**Dataset entries**

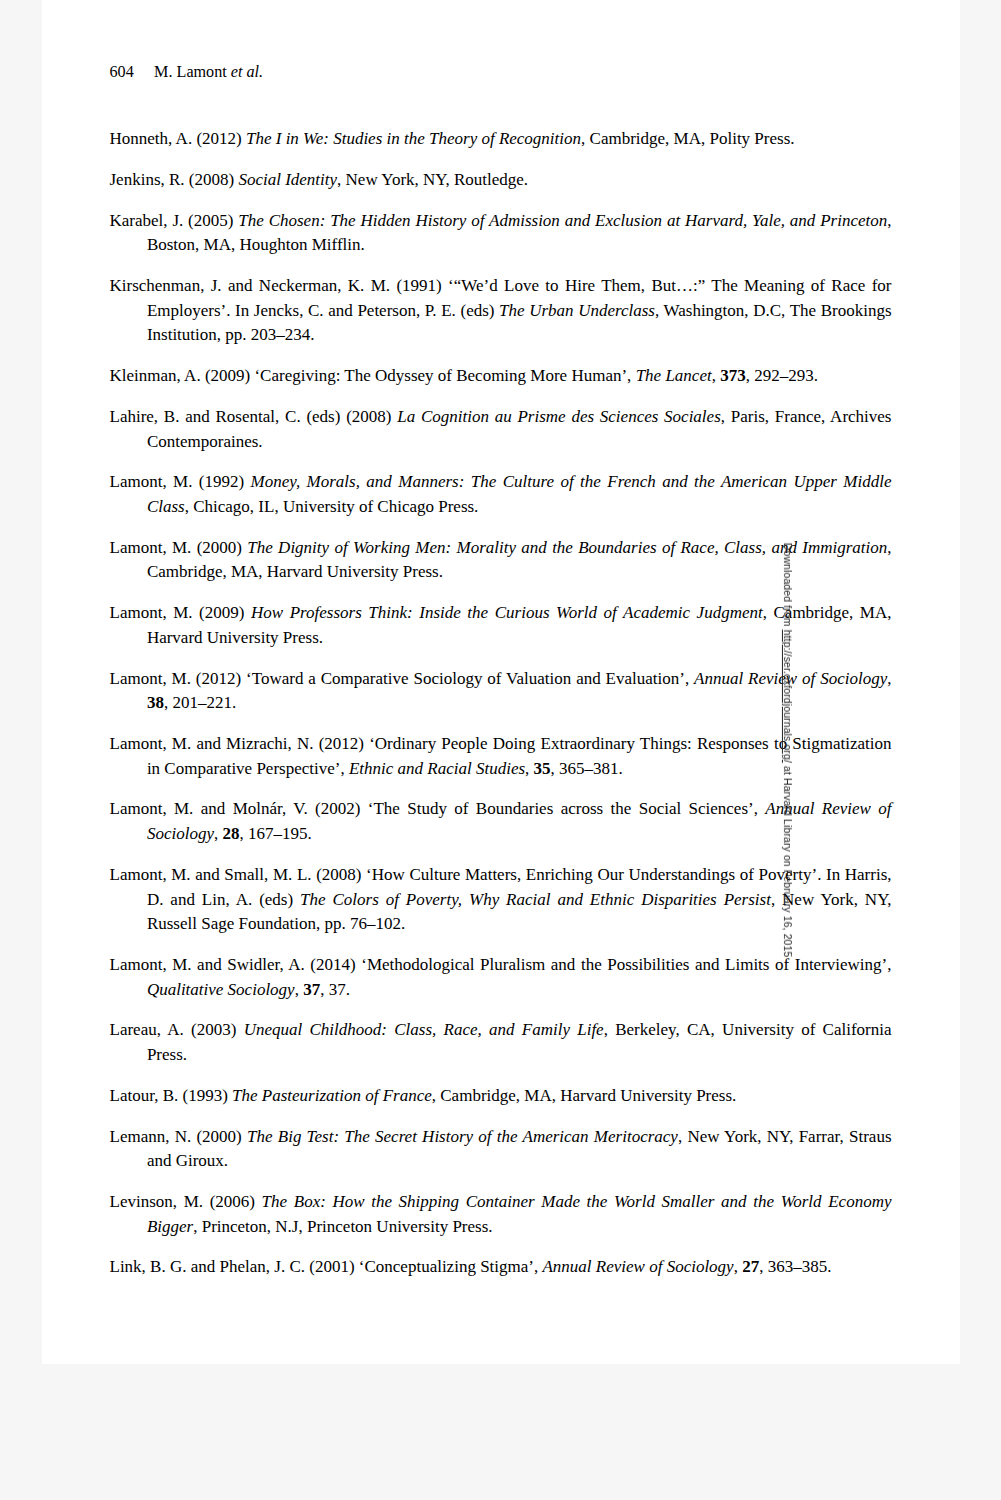Downloaded from http://ser.oxfordjournals.org/ at Harvard Library on February 16, 2015
604 M. Lamont et al.
Honneth, A. (2012) The I in We: Studies in the Theory of Recognition, Cambridge, MA, Polity Press.
Jenkins, R. (2008) Social Identity, New York, NY, Routledge.
Karabel, J. (2005) The Chosen: The Hidden History of Admission and Exclusion at Harvard, Yale, and Princeton, Boston, MA, Houghton Mifflin.
Kirschenman, J. and Neckerman, K. M. (1991) ‘“We’d Love to Hire Them, But…:” The Meaning of Race for Employers’. In Jencks, C. and Peterson, P. E. (eds) The Urban Underclass, Washington, D.C, The Brookings Institution, pp. 203–234.
Kleinman, A. (2009) ‘Caregiving: The Odyssey of Becoming More Human’, The Lancet, 373, 292–293.
Lahire, B. and Rosental, C. (eds) (2008) La Cognition au Prisme des Sciences Sociales, Paris, France, Archives Contemporaines.
Lamont, M. (1992) Money, Morals, and Manners: The Culture of the French and the American Upper Middle Class, Chicago, IL, University of Chicago Press.
Lamont, M. (2000) The Dignity of Working Men: Morality and the Boundaries of Race, Class, and Immigration, Cambridge, MA, Harvard University Press.
Lamont, M. (2009) How Professors Think: Inside the Curious World of Academic Judgment, Cambridge, MA, Harvard University Press.
Lamont, M. (2012) ‘Toward a Comparative Sociology of Valuation and Evaluation’, Annual Review of Sociology, 38, 201–221.
Lamont, M. and Mizrachi, N. (2012) ‘Ordinary People Doing Extraordinary Things: Responses to Stigmatization in Comparative Perspective’, Ethnic and Racial Studies, 35, 365–381.
Lamont, M. and Molnár, V. (2002) ‘The Study of Boundaries across the Social Sciences’, Annual Review of Sociology, 28, 167–195.
Lamont, M. and Small, M. L. (2008) ‘How Culture Matters, Enriching Our Understandings of Poverty’. In Harris, D. and Lin, A. (eds) The Colors of Poverty, Why Racial and Ethnic Disparities Persist, New York, NY, Russell Sage Foundation, pp. 76–102.
Lamont, M. and Swidler, A. (2014) ‘Methodological Pluralism and the Possibilities and Limits of Interviewing’, Qualitative Sociology, 37, 37.
Lareau, A. (2003) Unequal Childhood: Class, Race, and Family Life, Berkeley, CA, University of California Press.
Latour, B. (1993) The Pasteurization of France, Cambridge, MA, Harvard University Press.
Lemann, N. (2000) The Big Test: The Secret History of the American Meritocracy, New York, NY, Farrar, Straus and Giroux.
Levinson, M. (2006) The Box: How the Shipping Container Made the World Smaller and the World Economy Bigger, Princeton, N.J, Princeton University Press.
Link, B. G. and Phelan, J. C. (2001) ‘Conceptualizing Stigma’, Annual Review of Sociology, 27, 363–385.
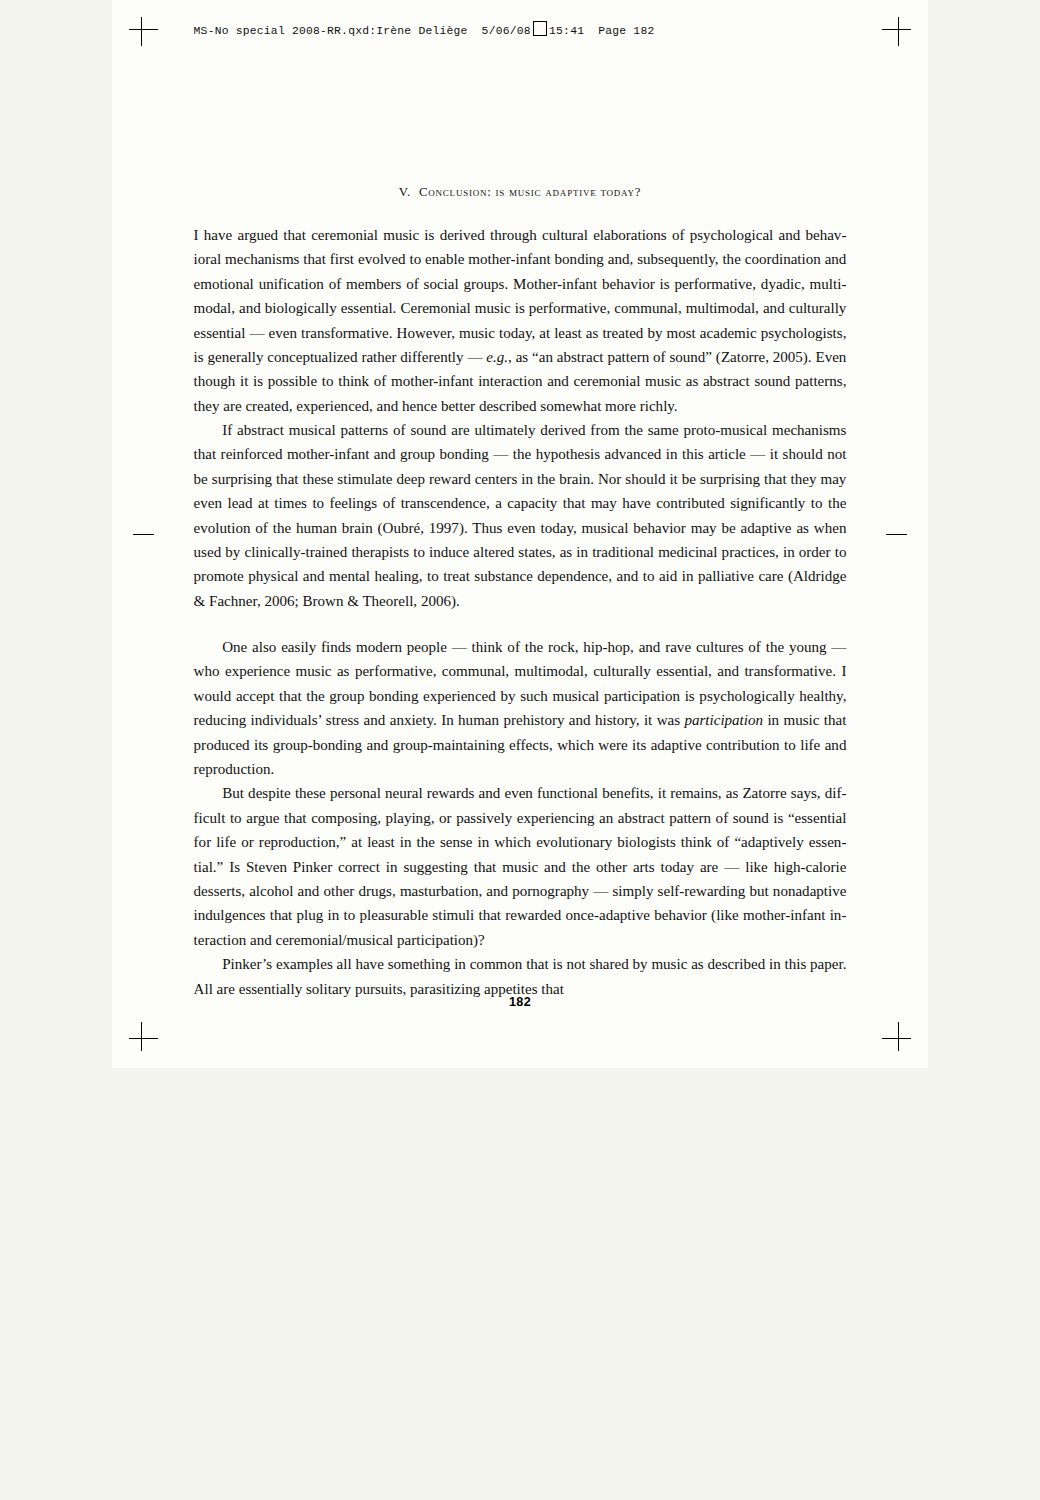MS-No special 2008-RR.qxd:Irène Deliège 5/06/08 15:41 Page 182
V. Conclusion: is music adaptive today?
I have argued that ceremonial music is derived through cultural elaborations of psychological and behavioral mechanisms that first evolved to enable mother-infant bonding and, subsequently, the coordination and emotional unification of members of social groups. Mother-infant behavior is performative, dyadic, multimodal, and biologically essential. Ceremonial music is performative, communal, multimodal, and culturally essential — even transformative. However, music today, at least as treated by most academic psychologists, is generally conceptualized rather differently — e.g., as “an abstract pattern of sound” (Zatorre, 2005). Even though it is possible to think of mother-infant interaction and ceremonial music as abstract sound patterns, they are created, experienced, and hence better described somewhat more richly.
If abstract musical patterns of sound are ultimately derived from the same proto-musical mechanisms that reinforced mother-infant and group bonding — the hypothesis advanced in this article — it should not be surprising that these stimulate deep reward centers in the brain. Nor should it be surprising that they may even lead at times to feelings of transcendence, a capacity that may have contributed significantly to the evolution of the human brain (Oubré, 1997). Thus even today, musical behavior may be adaptive as when used by clinically-trained therapists to induce altered states, as in traditional medicinal practices, in order to promote physical and mental healing, to treat substance dependence, and to aid in palliative care (Aldridge & Fachner, 2006; Brown & Theorell, 2006).
One also easily finds modern people — think of the rock, hip-hop, and rave cultures of the young — who experience music as performative, communal, multimodal, culturally essential, and transformative. I would accept that the group bonding experienced by such musical participation is psychologically healthy, reducing individuals’ stress and anxiety. In human prehistory and history, it was participation in music that produced its group-bonding and group-maintaining effects, which were its adaptive contribution to life and reproduction.
But despite these personal neural rewards and even functional benefits, it remains, as Zatorre says, difficult to argue that composing, playing, or passively experiencing an abstract pattern of sound is “essential for life or reproduction,” at least in the sense in which evolutionary biologists think of “adaptively essential.” Is Steven Pinker correct in suggesting that music and the other arts today are — like high-calorie desserts, alcohol and other drugs, masturbation, and pornography — simply self-rewarding but nonadaptive indulgences that plug in to pleasurable stimuli that rewarded once-adaptive behavior (like mother-infant interaction and ceremonial/musical participation)?
Pinker’s examples all have something in common that is not shared by music as described in this paper. All are essentially solitary pursuits, parasitizing appetites that
182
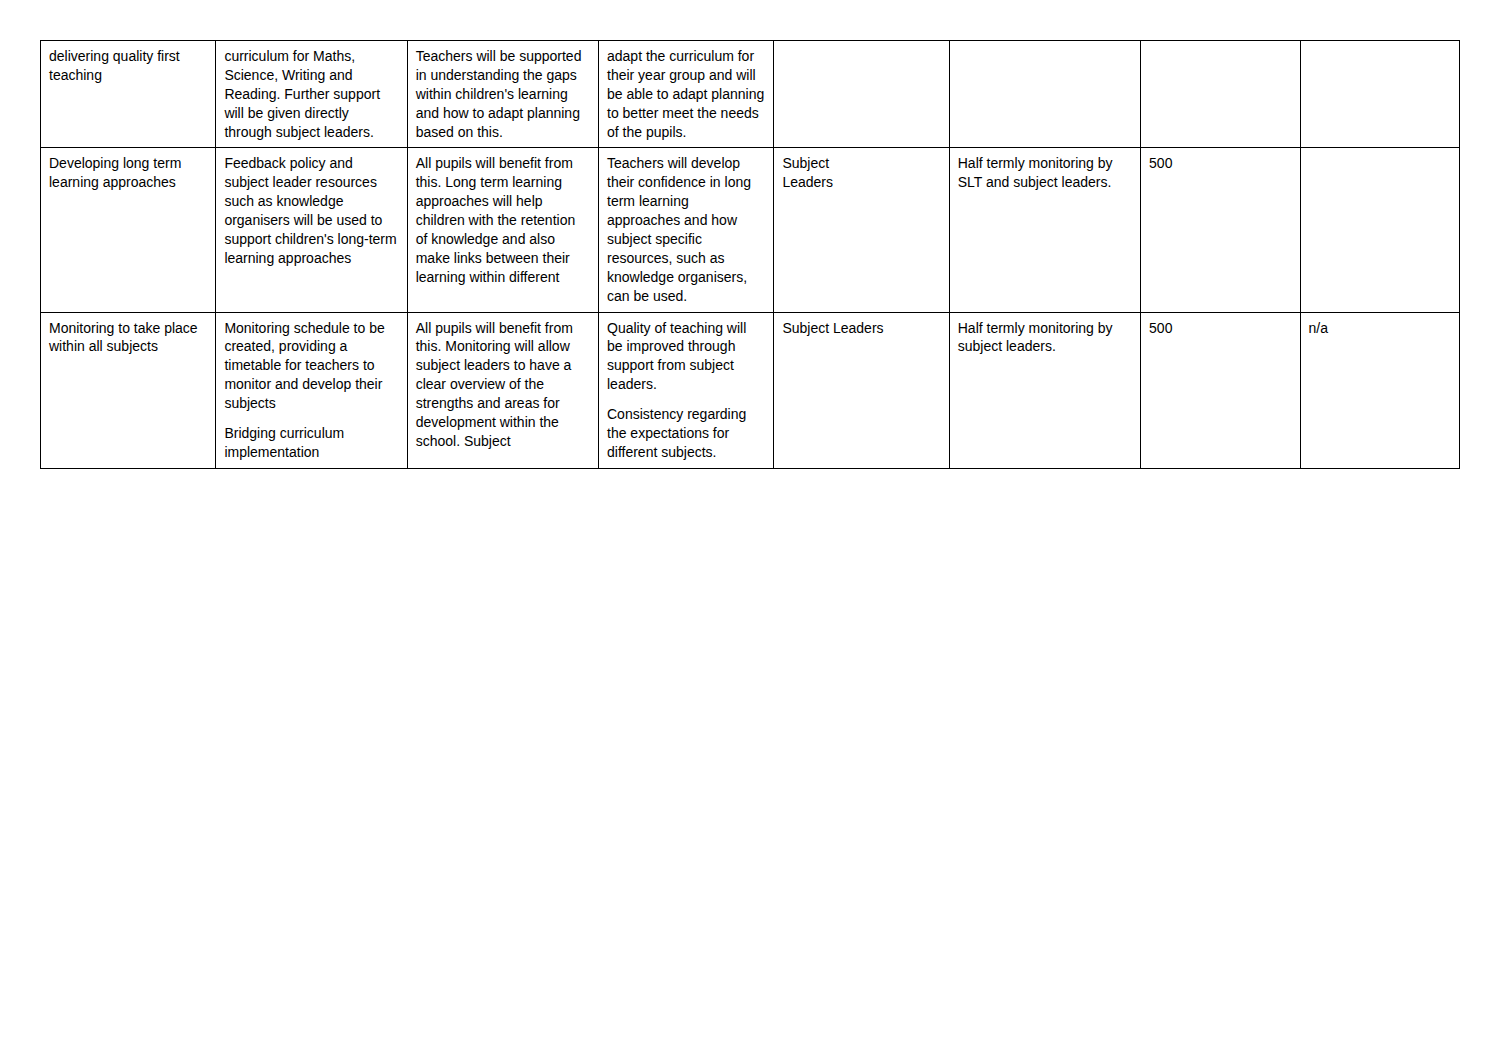| delivering quality first teaching | curriculum for Maths, Science, Writing and Reading. Further support will be given directly through subject leaders. | Teachers will be supported in understanding the gaps within children's learning and how to adapt planning based on this. | adapt the curriculum for their year group and will be able to adapt planning to better meet the needs of the pupils. | | | | |
| Developing long term learning approaches | Feedback policy and subject leader resources such as knowledge organisers will be used to support children's long-term learning approaches | All pupils will benefit from this. Long term learning approaches will help children with the retention of knowledge and also make links between their learning within different | Teachers will develop their confidence in long term learning approaches and how subject specific resources, such as knowledge organisers, can be used. | Subject Leaders | Half termly monitoring by SLT and subject leaders. | 500 | |
| Monitoring to take place within all subjects | Monitoring schedule to be created, providing a timetable for teachers to monitor and develop their subjects Bridging curriculum implementation | All pupils will benefit from this. Monitoring will allow subject leaders to have a clear overview of the strengths and areas for development within the school. Subject | Quality of teaching will be improved through support from subject leaders. Consistency regarding the expectations for different subjects. | Subject Leaders | Half termly monitoring by subject leaders. | 500 | n/a |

**INSTRUCTIONS TO FOLLOW**
Every line above goes into your copy exactly; no images go in.

**TASK SOLUTION**
Downloaded from http://ser.oxfordjournals.org/ at Harvard Library on February 16, 2015
604 M. Lamont et al.
Honneth, A. (2012) The I in We: Studies in the Theory of Recognition, Cambridge, MA, Polity Press.
Jenkins, R. (2008) Social Identity, New York, NY, Routledge.
Karabel, J. (2005) The Chosen: The Hidden History of Admission and Exclusion at Harvard, Yale, and Princeton, Boston, MA, Houghton Mifflin.
Kirschenman, J. and Neckerman, K. M. (1991) ‘“We’d Love to Hire Them, But…:” The Meaning of Race for Employers’. In Jencks, C. and Peterson, P. E. (eds) The Urban Underclass, Washington, D.C, The Brookings Institution, pp. 203–234.
Kleinman, A. (2009) ‘Caregiving: The Odyssey of Becoming More Human’, The Lancet, 373, 292–293.
Lahire, B. and Rosental, C. (eds) (2008) La Cognition au Prisme des Sciences Sociales, Paris, France, Archives Contemporaines.
Lamont, M. (1992) Money, Morals, and Manners: The Culture of the French and the American Upper Middle Class, Chicago, IL, University of Chicago Press.
Lamont, M. (2000) The Dignity of Working Men: Morality and the Boundaries of Race, Class, and Immigration, Cambridge, MA, Harvard University Press.
Lamont, M. (2009) How Professors Think: Inside the Curious World of Academic Judgment, Cambridge, MA, Harvard University Press.
Lamont, M. (2012) ‘Toward a Comparative Sociology of Valuation and Evaluation’, Annual Review of Sociology, 38, 201–221.
Lamont, M. and Mizrachi, N. (2012) ‘Ordinary People Doing Extraordinary Things: Responses to Stigmatization in Comparative Perspective’, Ethnic and Racial Studies, 35, 365–381.
Lamont, M. and Molnár, V. (2002) ‘The Study of Boundaries across the Social Sciences’, Annual Review of Sociology, 28, 167–195.
Lamont, M. and Small, M. L. (2008) ‘How Culture Matters, Enriching Our Understandings of Poverty’. In Harris, D. and Lin, A. (eds) The Colors of Poverty, Why Racial and Ethnic Disparities Persist, New York, NY, Russell Sage Foundation, pp. 76–102.
Lamont, M. and Swidler, A. (2014) ‘Methodological Pluralism and the Possibilities and Limits of Interviewing’, Qualitative Sociology, 37, 37.
Lareau, A. (2003) Unequal Childhood: Class, Race, and Family Life, Berkeley, CA, University of California Press.
Latour, B. (1993) The Pasteurization of France, Cambridge, MA, Harvard University Press.
Lemann, N. (2000) The Big Test: The Secret History of the American Meritocracy, New York, NY, Farrar, Straus and Giroux.
Levinson, M. (2006) The Box: How the Shipping Container Made the World Smaller and the World Economy Bigger, Princeton, N.J, Princeton University Press.
Link, B. G. and Phelan, J. C. (2001) ‘Conceptualizing Stigma’, Annual Review of Sociology, 27, 363–385.
MS-No special 2008-RR.qxd:Irène Deliège 5/06/08 15:41 Page 182
V. Conclusion: is music adaptive today?
I have argued that ceremonial music is derived through cultural elaborations of psychological and behavioral mechanisms that first evolved to enable mother-infant bonding and, subsequently, the coordination and emotional unification of members of social groups. Mother-infant behavior is performative, dyadic, multimodal, and biologically essential. Ceremonial music is performative, communal, multimodal, and culturally essential — even transformative. However, music today, at least as treated by most academic psychologists, is generally conceptualized rather differently — e.g., as “an abstract pattern of sound” (Zatorre, 2005). Even though it is possible to think of mother-infant interaction and ceremonial music as abstract sound patterns, they are created, experienced, and hence better described somewhat more richly.
If abstract musical patterns of sound are ultimately derived from the same proto-musical mechanisms that reinforced mother-infant and group bonding — the hypothesis advanced in this article — it should not be surprising that these stimulate deep reward centers in the brain. Nor should it be surprising that they may even lead at times to feelings of transcendence, a capacity that may have contributed significantly to the evolution of the human brain (Oubré, 1997). Thus even today, musical behavior may be adaptive as when used by clinically-trained therapists to induce altered states, as in traditional medicinal practices, in order to promote physical and mental healing, to treat substance dependence, and to aid in palliative care (Aldridge & Fachner, 2006; Brown & Theorell, 2006).
One also easily finds modern people — think of the rock, hip-hop, and rave cultures of the young — who experience music as performative, communal, multimodal, culturally essential, and transformative. I would accept that the group bonding experienced by such musical participation is psychologically healthy, reducing individuals’ stress and anxiety. In human prehistory and history, it was participation in music that produced its group-bonding and group-maintaining effects, which were its adaptive contribution to life and reproduction.
But despite these personal neural rewards and even functional benefits, it remains, as Zatorre says, difficult to argue that composing, playing, or passively experiencing an abstract pattern of sound is “essential for life or reproduction,” at least in the sense in which evolutionary biologists think of “adaptively essential.” Is Steven Pinker correct in suggesting that music and the other arts today are — like high-calorie desserts, alcohol and other drugs, masturbation, and pornography — simply self-rewarding but nonadaptive indulgences that plug in to pleasurable stimuli that rewarded once-adaptive behavior (like mother-infant interaction and ceremonial/musical participation)?
Pinker’s examples all have something in common that is not shared by music as described in this paper. All are essentially solitary pursuits, parasitizing appetites that
182
| delivering quality first teaching | curriculum for Maths, Science, Writing and Reading. Further support will be given directly through subject leaders. | Teachers will be supported in understanding the gaps within children's learning and how to adapt planning based on this. | adapt the curriculum for their year group and will be able to adapt planning to better meet the needs of the pupils. | | | | |
| Developing long term learning approaches | Feedback policy and subject leader resources such as knowledge organisers will be used to support children's long-term learning approaches | All pupils will benefit from this. Long term learning approaches will help children with the retention of knowledge and also make links between their learning within different | Teachers will develop their confidence in long term learning approaches and how subject specific resources, such as knowledge organisers, can be used. | Subject Leaders | Half termly monitoring by SLT and subject leaders. | 500 | |
| Monitoring to take place within all subjects | Monitoring schedule to be created, providing a timetable for teachers to monitor and develop their subjects Bridging curriculum implementation | All pupils will benefit from this. Monitoring will allow subject leaders to have a clear overview of the strengths and areas for development within the school. Subject | Quality of teaching will be improved through support from subject leaders. Consistency regarding the expectations for different subjects. | Subject Leaders | Half termly monitoring by subject leaders. | 500 | n/a |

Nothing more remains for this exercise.